Resell. Reuse. Recycle.


I loved being pregnant. I ate with abandon and loved not having to suck in my stomach for a good seven months. And I admit, the elastic waistband was my best friend. God, I miss that. My slight frame of 100 pounds did flourish to 145 when Bird was growing in me. That's almost HALF my body weight for those readers who never aced a math class. And to think I lost and gained it all back with Deal. For the record, I did lose it a second time too. Nonetheless, pregnancy was a piece of cake...and a bowl of ice cream, a handful of cheese fries, a decaf vanilla latte, and mango lassis. Maternity clothes were even cute and getting cuter every season!

Birth was easy too. Please don't smack me next time you see me. Granted, I had the modern medicine benefit of an epidural (This girl had nothing to prove. Clearly millions of women before me gave birth without drugs. I know it can be done. Not for me. I figure we don't get a root canal without Novocaine these days so why shirk the comforts of medicine? I'm not preaching epidurals for all, just stating my experience.) Plus, I swear by prenatal yoga to open things up. Anyway, three hours from start to finish (labor pain to baby in arms), three pushes, done. Mac Daddy jokes that he didn't even get to crack into the snacks we packed. Bunion surgery was way worse than childbirth.

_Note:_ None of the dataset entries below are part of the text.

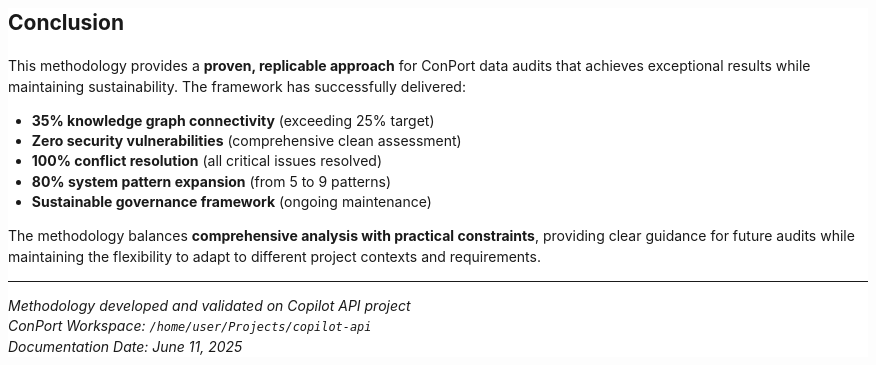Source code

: 
## Conclusion

This methodology provides a **proven, replicable approach** for ConPort data audits that achieves exceptional results while maintaining sustainability. The framework has successfully delivered:

- **35% knowledge graph connectivity** (exceeding 25% target)
- **Zero security vulnerabilities** (comprehensive clean assessment)
- **100% conflict resolution** (all critical issues resolved)
- **80% system pattern expansion** (from 5 to 9 patterns)
- **Sustainable governance framework** (ongoing maintenance)

The methodology balances **comprehensive analysis with practical constraints**, providing clear guidance for future audits while maintaining the flexibility to adapt to different project contexts and requirements.

---

*Methodology developed and validated on Copilot API project*  
*ConPort Workspace: `/home/user/Projects/copilot-api`*  
*Documentation Date: June 11, 2025*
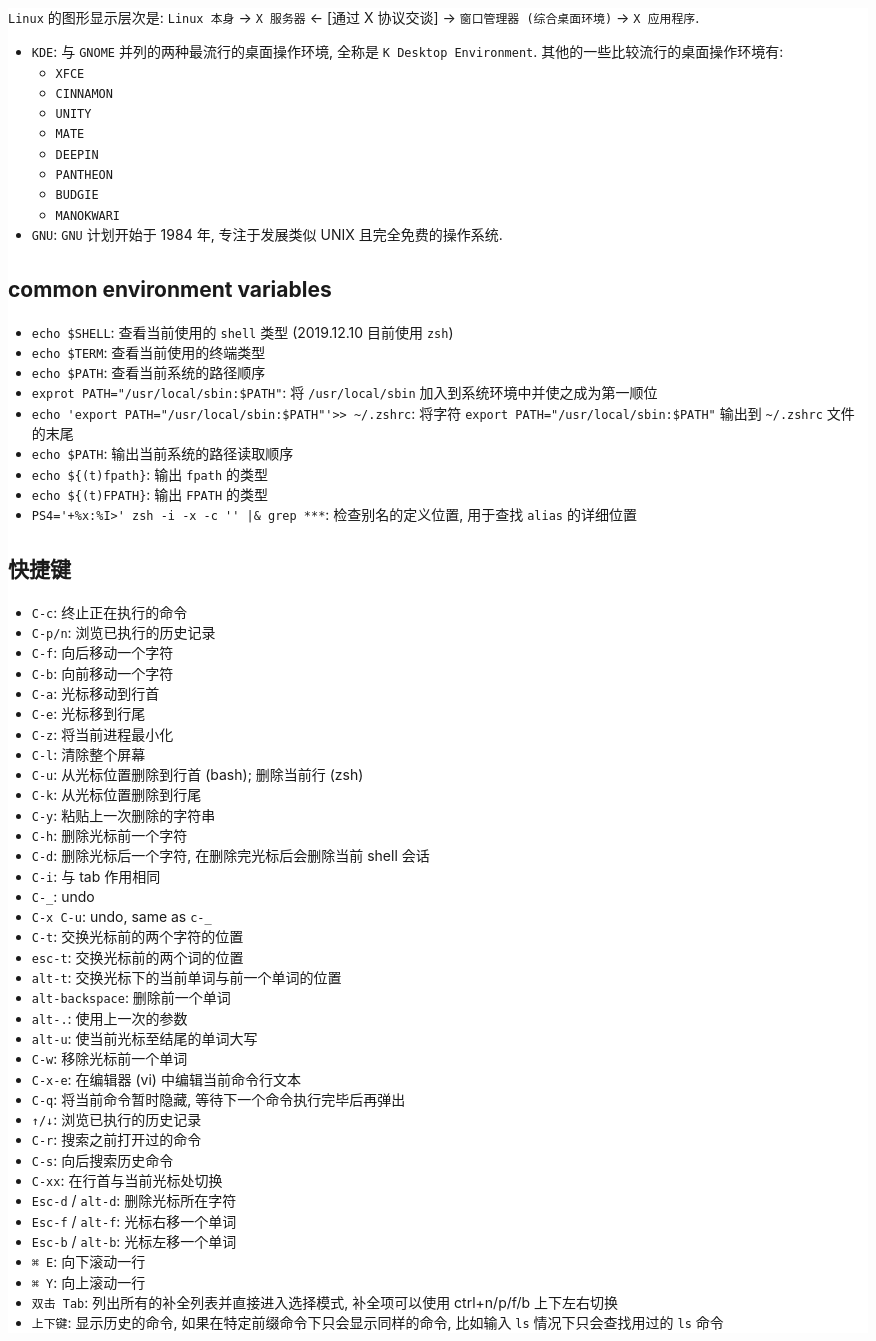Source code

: `Linux` 的图形显示层次是: `Linux 本身` -> `X 服务器` <- [通过 X 协议交谈] -> `窗口管理器 (综合桌面环境)` -> `X 应用程序`.

- `KDE`: 与 `GNOME` 并列的两种最流行的桌面操作环境, 全称是 `K Desktop Environment`. 其他的一些比较流行的桌面操作环境有:
    - `XFCE`
    - `CINNAMON`
    - `UNITY`
    - `MATE`
    - `DEEPIN`
    - `PANTHEON`
    - `BUDGIE`
    - `MANOKWARI`
- `GNU`: `GNU` 计划开始于 1984 年, 专注于发展类似 UNIX 且完全免费的操作系统.

## common environment variables

- `echo $SHELL`: 查看当前使用的 `shell` 类型 (2019.12.10 目前使用 `zsh`)
- `echo $TERM`: 查看当前使用的终端类型
- `echo $PATH`: 查看当前系统的路径顺序
- `exprot PATH="/usr/local/sbin:$PATH"`: 将 `/usr/local/sbin` 加入到系统环境中并使之成为第一顺位
- `echo 'export PATH="/usr/local/sbin:$PATH"'>> ~/.zshrc`: 将字符 `export PATH="/usr/local/sbin:$PATH"` 输出到 `~/.zshrc` 文件的末尾
- `echo $PATH`: 输出当前系统的路径读取顺序
- `echo ${(t)fpath}`: 输出 `fpath` 的类型
- `echo ${(t)FPATH}`:  输出 `FPATH` 的类型
- `PS4='+%x:%I>' zsh -i -x -c '' |& grep ***`: 检查别名的定义位置, 用于查找 `alias` 的详细位置

## 快捷键

- `C-c`: 终止正在执行的命令
- `C-p/n`: 浏览已执行的历史记录
- `C-f`: 向后移动一个字符
- `C-b`: 向前移动一个字符
- `C-a`: 光标移动到行首
- `C-e`: 光标移到行尾
- `C-z`: 将当前进程最小化
- `C-l`: 清除整个屏幕
- `C-u`: 从光标位置删除到行首 (bash); 删除当前行 (zsh)
- `C-k`: 从光标位置删除到行尾
- `C-y`: 粘贴上一次删除的字符串
- `C-h`: 删除光标前一个字符
- `C-d`: 删除光标后一个字符, 在删除完光标后会删除当前 shell 会话
- `C-i`: 与 tab 作用相同
- `C-_`: undo
- `C-x C-u`: undo, same as `c-_`
- `C-t`: 交换光标前的两个字符的位置
- `esc-t`: 交换光标前的两个词的位置
- `alt-t`: 交换光标下的当前单词与前一个单词的位置
- `alt-backspace`: 删除前一个单词
- `alt-.`: 使用上一次的参数
- `alt-u`: 使当前光标至结尾的单词大写
- `C-w`: 移除光标前一个单词
- `C-x-e`: 在编辑器 (vi) 中编辑当前命令行文本
- `C-q`: 将当前命令暂时隐藏, 等待下一个命令执行完毕后再弹出
- `↑/↓`: 浏览已执行的历史记录
- `C-r`: 搜索之前打开过的命令
- `C-s`: 向后搜索历史命令
- `C-xx`: 在行首与当前光标处切换
- `Esc-d` / `alt-d`: 删除光标所在字符
- `Esc-f` / `alt-f`: 光标右移一个单词
- `Esc-b` / `alt-b`: 光标左移一个单词
- `⌘ E`: 向下滚动一行
- `⌘ Y`: 向上滚动一行
- `双击 Tab`: 列出所有的补全列表并直接进入选择模式, 补全项可以使用 ctrl+n/p/f/b 上下左右切换
- `上下键`: 显示历史的命令, 如果在特定前缀命令下只会显示同样的命令, 比如输入 `ls` 情况下只会查找用过的 `ls` 命令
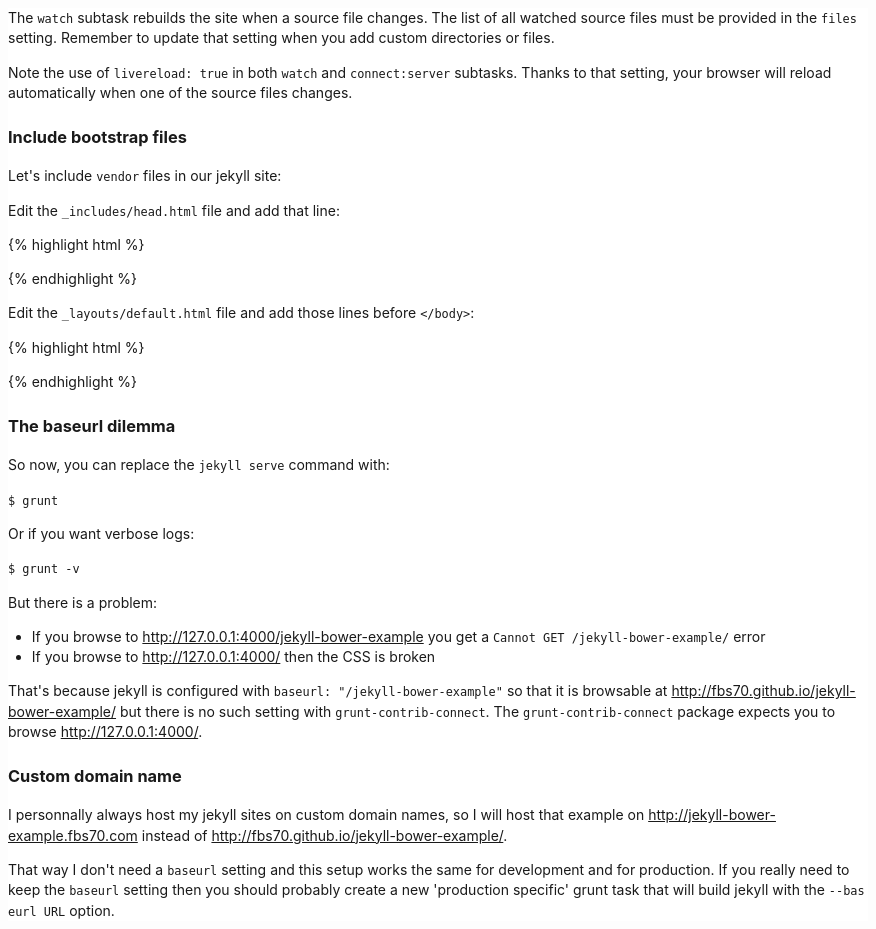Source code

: The `watch` subtask rebuilds the site when a source file changes. The list of all watched source files must be provided in the `files` setting. Remember to update that setting when you add custom directories or files.

Note the use of `livereload: true` in both `watch` and `connect:server` subtasks. Thanks to that setting, your browser will reload automatically when one of the source files changes.


### Include bootstrap files

Let's include `vendor` files in our jekyll site:

Edit the `_includes/head.html` file and add that line:

{% highlight html %}


<link rel="stylesheet" href="{{ "/vendor/css/bootstrap.min.css" | prepend: site.baseurl }}">

{% endhighlight %}

Edit the `_layouts/default.html` file and add those lines before `</body>`:

{% highlight html %}

<script src="{{ "/vendor/js/jquery.min.js" | prepend: site.baseurl }}"></script>
<script src="{{ "/vendor/js/bootstrap.min.js" | prepend: site.baseurl }}"></script>

{% endhighlight %}


### The baseurl dilemma

So now, you can replace the `jekyll serve` command with:

    $ grunt

Or if you want verbose logs:

    $ grunt -v

But there is a problem:

 - If you browse to <http://127.0.0.1:4000/jekyll-bower-example> you get a `Cannot GET /jekyll-bower-example/` error
 - If you browse to <http://127.0.0.1:4000/> then the CSS is broken

That's because jekyll is configured with `baseurl: "/jekyll-bower-example"` so that it is browsable at <http://fbs70.github.io/jekyll-bower-example/> but there is no such setting with `grunt-contrib-connect`. The `grunt-contrib-connect` package expects you to browse <http://127.0.0.1:4000/>.


### Custom domain name

I personnally always host my jekyll sites on custom domain names, so I will host that example on <http://jekyll-bower-example.fbs70.com> instead of <http://fbs70.github.io/jekyll-bower-example/>.

That way I don't need a `baseurl` setting and this setup works the same for development and for production. If you really need to keep the `baseurl` setting then you should probably create a new 'production specific' grunt task that will build jekyll with the `--baseurl URL` option.
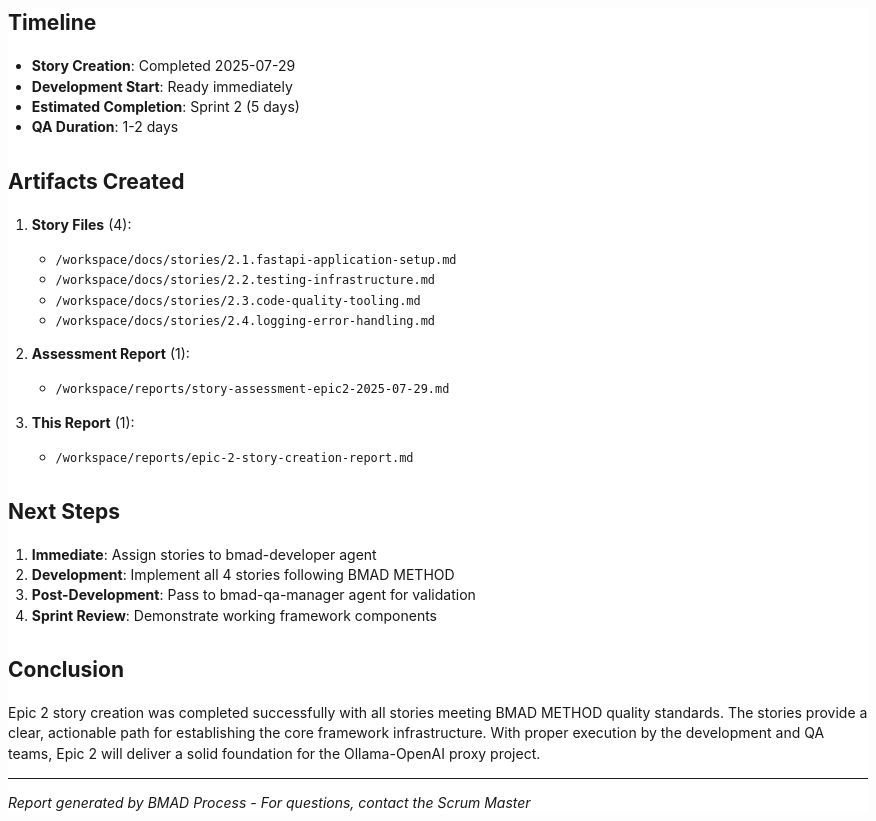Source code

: ## Timeline

- **Story Creation**: Completed 2025-07-29
- **Development Start**: Ready immediately
- **Estimated Completion**: Sprint 2 (5 days)
- **QA Duration**: 1-2 days

## Artifacts Created

1. **Story Files** (4):
   - `/workspace/docs/stories/2.1.fastapi-application-setup.md`
   - `/workspace/docs/stories/2.2.testing-infrastructure.md`
   - `/workspace/docs/stories/2.3.code-quality-tooling.md`
   - `/workspace/docs/stories/2.4.logging-error-handling.md`

2. **Assessment Report** (1):
   - `/workspace/reports/story-assessment-epic2-2025-07-29.md`

3. **This Report** (1):
   - `/workspace/reports/epic-2-story-creation-report.md`

## Next Steps

1. **Immediate**: Assign stories to bmad-developer agent
2. **Development**: Implement all 4 stories following BMAD METHOD
3. **Post-Development**: Pass to bmad-qa-manager agent for validation
4. **Sprint Review**: Demonstrate working framework components

## Conclusion

Epic 2 story creation was completed successfully with all stories meeting BMAD METHOD quality standards. The stories provide a clear, actionable path for establishing the core framework infrastructure. With proper execution by the development and QA teams, Epic 2 will deliver a solid foundation for the Ollama-OpenAI proxy project.

---

*Report generated by BMAD Process - For questions, contact the Scrum Master*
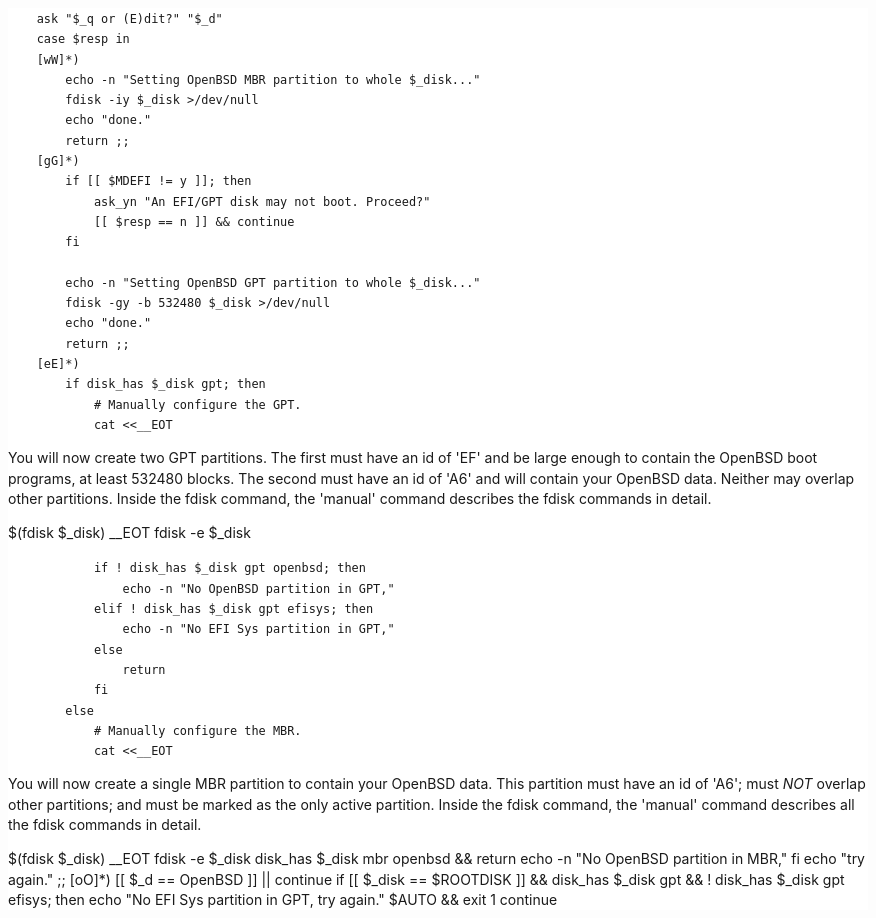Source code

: 		ask "$_q or (E)dit?" "$_d"
		case $resp in
		[wW]*)
			echo -n "Setting OpenBSD MBR partition to whole $_disk..."
			fdisk -iy $_disk >/dev/null
			echo "done."
			return ;;
		[gG]*)
			if [[ $MDEFI != y ]]; then
				ask_yn "An EFI/GPT disk may not boot. Proceed?"
				[[ $resp == n ]] && continue
			fi

			echo -n "Setting OpenBSD GPT partition to whole $_disk..."
			fdisk -gy -b 532480 $_disk >/dev/null
			echo "done."
			return ;;
		[eE]*)
			if disk_has $_disk gpt; then
				# Manually configure the GPT.
				cat <<__EOT

You will now create two GPT partitions. The first must have an id
of 'EF' and be large enough to contain the OpenBSD boot programs,
at least 532480 blocks. The second must have an id of 'A6' and will
contain your OpenBSD data. Neither may overlap other partitions.
Inside the fdisk command, the 'manual' command describes the fdisk
commands in detail.

$(fdisk $_disk)
__EOT
				fdisk -e $_disk

				if ! disk_has $_disk gpt openbsd; then
					echo -n "No OpenBSD partition in GPT,"
				elif ! disk_has $_disk gpt efisys; then
					echo -n "No EFI Sys partition in GPT,"
				else
					return
				fi
			else
				# Manually configure the MBR.
				cat <<__EOT

You will now create a single MBR partition to contain your OpenBSD data. This
partition must have an id of 'A6'; must *NOT* overlap other partitions; and
must be marked as the only active partition.  Inside the fdisk command, the
'manual' command describes all the fdisk commands in detail.

$(fdisk $_disk)
__EOT
				fdisk -e $_disk
				disk_has $_disk mbr openbsd && return
				echo -n "No OpenBSD partition in MBR,"
			fi
			echo "try again." ;;
		[oO]*)
			[[ $_d == OpenBSD ]] || continue
			if [[ $_disk == $ROOTDISK ]] && disk_has $_disk gpt &&
				! disk_has $_disk gpt efisys; then
				echo "No EFI Sys partition in GPT, try again."
				$AUTO && exit 1
				continue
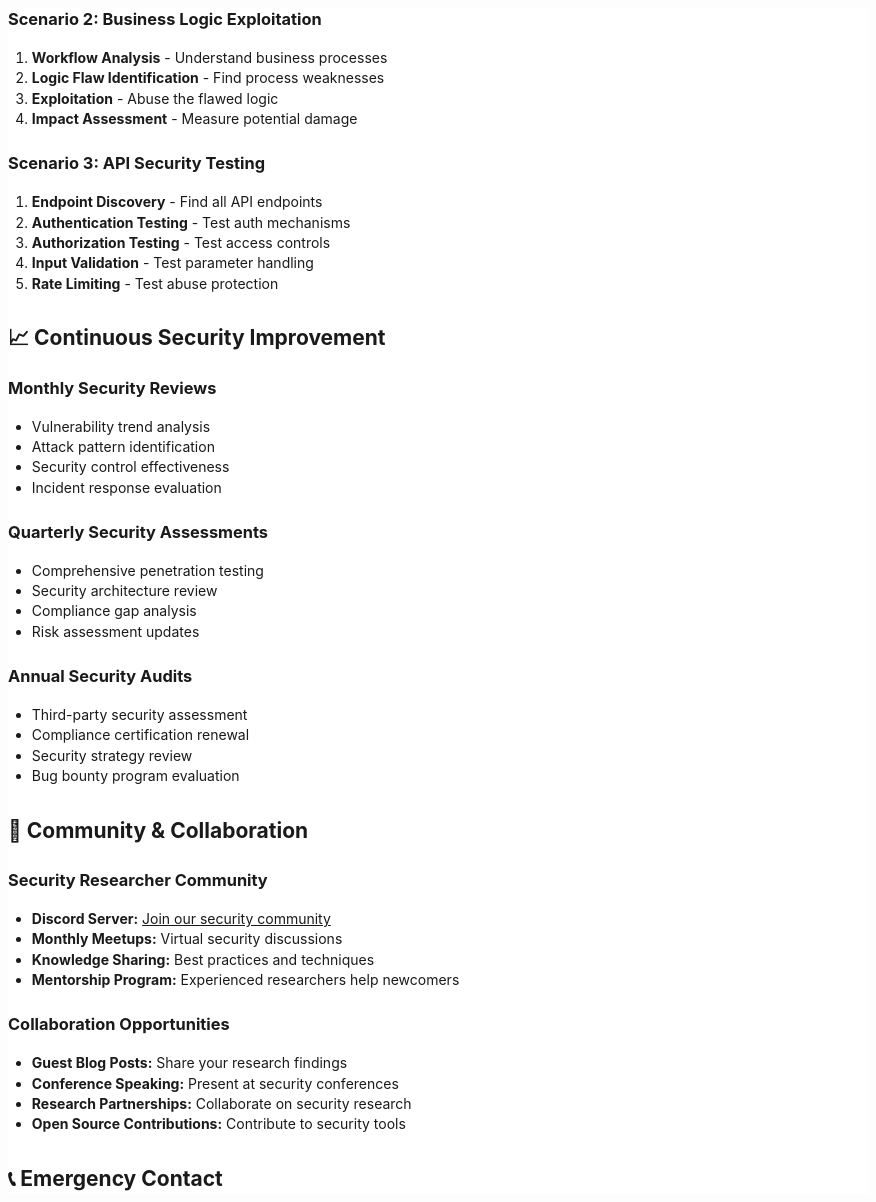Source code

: ### Scenario 2: Business Logic Exploitation
1. **Workflow Analysis** - Understand business processes
2. **Logic Flaw Identification** - Find process weaknesses
3. **Exploitation** - Abuse the flawed logic
4. **Impact Assessment** - Measure potential damage

### Scenario 3: API Security Testing
1. **Endpoint Discovery** - Find all API endpoints
2. **Authentication Testing** - Test auth mechanisms
3. **Authorization Testing** - Test access controls
4. **Input Validation** - Test parameter handling
5. **Rate Limiting** - Test abuse protection

## 📈 Continuous Security Improvement

### Monthly Security Reviews
- Vulnerability trend analysis
- Attack pattern identification
- Security control effectiveness
- Incident response evaluation

### Quarterly Security Assessments
- Comprehensive penetration testing
- Security architecture review
- Compliance gap analysis
- Risk assessment updates

### Annual Security Audits
- Third-party security assessment
- Compliance certification renewal
- Security strategy review
- Bug bounty program evaluation

## 🤝 Community & Collaboration

### Security Researcher Community
- **Discord Server:** [Join our security community](https://discord.gg/hypertradeai-security)
- **Monthly Meetups:** Virtual security discussions
- **Knowledge Sharing:** Best practices and techniques
- **Mentorship Program:** Experienced researchers help newcomers

### Collaboration Opportunities
- **Guest Blog Posts:** Share your research findings
- **Conference Speaking:** Present at security conferences
- **Research Partnerships:** Collaborate on security research
- **Open Source Contributions:** Contribute to security tools

## 📞 Emergency Contact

So pregnancy was a dream, childbirth an ease, motherhood...a different story that you'll glimpse through the annals of this blog. After two healthy pregnancies and two healthy boys, this girl is done. I sold or donated all my maternity clothes, though I was tempted to hang on to a few discrete pieces for those days I needed some fat pants.

If your closets are still bulging with maternity wear you'll wear no more, check out Belly Bundles. You can consign your maternity clothes, make some cash, and be green! Yes, recycling clothing is an easy way to treat our planet gingerly. If you're in the market for new chic maternity fashions, Belly Bundles will be a dream. You can buy twice as many hot outfits for the price of one new one at Motherhood. Maternity clothes get such little wear and tear so all the pieces are in top shape. And with designers like Michael Stars and Japanese Weekend, you're sure to find some awesome additions to your growing addition. I spent waaaayyy too much time window shopping and I'm never going to be pregnant again. Hmmmm...that almost makes me shed a tear.